Early intervention must be at the core of the Government’s SEND strategy, but it will not be successful if it is left only to special educational needs co-ordinators and teaching assistants, and this Bill seeks to address that. For most schools, a dedicated SENCO on the school’s senior leadership team is a nice to have, rather than a must have. Parents—certainly those I have met in my constituency—are often left wondering who they can turn to as they fight to get the support that their child deserves. One parent in my constituency told me about the exhausting decade they have had fighting for an EHCP for their son, who has autism. After five years of school becoming too difficult a challenge for her son once he started secondary school, in 2020 her little boy was referred by the NHS to neurology.

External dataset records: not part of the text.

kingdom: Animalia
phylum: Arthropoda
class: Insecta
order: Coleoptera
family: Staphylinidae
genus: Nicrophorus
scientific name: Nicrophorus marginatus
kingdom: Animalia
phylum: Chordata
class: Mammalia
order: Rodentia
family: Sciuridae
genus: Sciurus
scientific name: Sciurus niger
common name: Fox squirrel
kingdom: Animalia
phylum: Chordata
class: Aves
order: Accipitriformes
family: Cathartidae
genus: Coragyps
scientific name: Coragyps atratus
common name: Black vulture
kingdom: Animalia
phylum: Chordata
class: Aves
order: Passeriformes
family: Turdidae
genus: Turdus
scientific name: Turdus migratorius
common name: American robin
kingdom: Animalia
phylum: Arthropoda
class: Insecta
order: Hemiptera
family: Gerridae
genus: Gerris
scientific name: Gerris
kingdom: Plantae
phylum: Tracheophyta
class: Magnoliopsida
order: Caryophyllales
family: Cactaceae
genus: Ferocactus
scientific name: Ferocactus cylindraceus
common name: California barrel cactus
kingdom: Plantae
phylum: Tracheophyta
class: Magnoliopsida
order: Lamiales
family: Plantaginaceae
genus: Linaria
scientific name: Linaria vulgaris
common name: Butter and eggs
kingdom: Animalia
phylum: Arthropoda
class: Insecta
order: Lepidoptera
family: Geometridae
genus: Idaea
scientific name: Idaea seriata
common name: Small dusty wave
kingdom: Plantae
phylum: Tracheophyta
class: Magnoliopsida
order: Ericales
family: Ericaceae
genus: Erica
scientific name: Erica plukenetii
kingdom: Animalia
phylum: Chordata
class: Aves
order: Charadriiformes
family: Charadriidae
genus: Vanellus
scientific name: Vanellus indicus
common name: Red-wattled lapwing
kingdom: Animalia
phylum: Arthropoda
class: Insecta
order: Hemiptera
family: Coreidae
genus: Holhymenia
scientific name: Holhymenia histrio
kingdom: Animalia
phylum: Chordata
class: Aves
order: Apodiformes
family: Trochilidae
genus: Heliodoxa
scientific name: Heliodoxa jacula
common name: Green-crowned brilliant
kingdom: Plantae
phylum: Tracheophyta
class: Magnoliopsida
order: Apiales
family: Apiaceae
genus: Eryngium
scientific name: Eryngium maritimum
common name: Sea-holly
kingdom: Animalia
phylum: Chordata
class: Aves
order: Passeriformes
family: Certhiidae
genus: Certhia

It took until 2024 for a doctor to confirm that he also had epilepsy, which was causing brain seizures resulting in short absences. The point here, which the little boy’s mother made to me, is that her child was clearly struggling at school for years, finding it difficult to focus. That was apparent before the 10-year fight to secure an EHCP for her son, which she only managed to do towards the end of his time at secondary school. This little boy was in mainstream school for 10 years, being taught by teachers with inadequate SEND training. His mother feels that teachers equipped with better skills and training on SEND would have identified her child’s needs sooner, and could have helped him earlier.

SEND support for children is a complicated picture that requires input from different agencies, and parents must always be at the heart of any discussion or decision about SEND support for their child. That is especially true for the many children who will, and do, fall short of the statutory duty to secure an EHCP. With the lack of specialist support or training for teaching staff in mainstream schools, those children are too often left unsupported. Of course, for some children, access to specialist SEND schools is the most appropriate fit; however, the majority of SEND children are in mainstream schools. We must therefore recognise that our schools should fundamentally shift to being better equipped to support children with SEND, with teachers who are better trained, because SEND children deserve the opportunity to succeed in our mainstream schools.

Being a good teacher, or good at any of the professions that look after and teach our children, takes a special kind of person. The responsibility these people hold is greater than their responsibility to any individual child; they are helping raise and educate the next generation in our communities, and shaping our society—a society in which I want everyone to thrive and to which I want everyone to contribute, including those with SEND. This Bill supports teachers to do their job properly. They deserve adequate training, enabling them to deliver the early help that children with SEND need. I ask hon. Members from across the House for their support for this Bill, so that we can begin to fix the broken SEND system in this country.

Question put and agreed to.

Ordered,

That Nesil Caliskan, Anna Dixon, Chris Ward, Chris Kane, Mr Clive Betts, Danny Beales, Daniel Francis, Dawn Butler, Jen Craft, Lloyd Hatton and Sarah Hall present the Bill.

Nesil Caliskan accordingly presented the Bill.

Bill read the First time; to be read a Second time on Friday 12 September, and to be printed (Bill 281).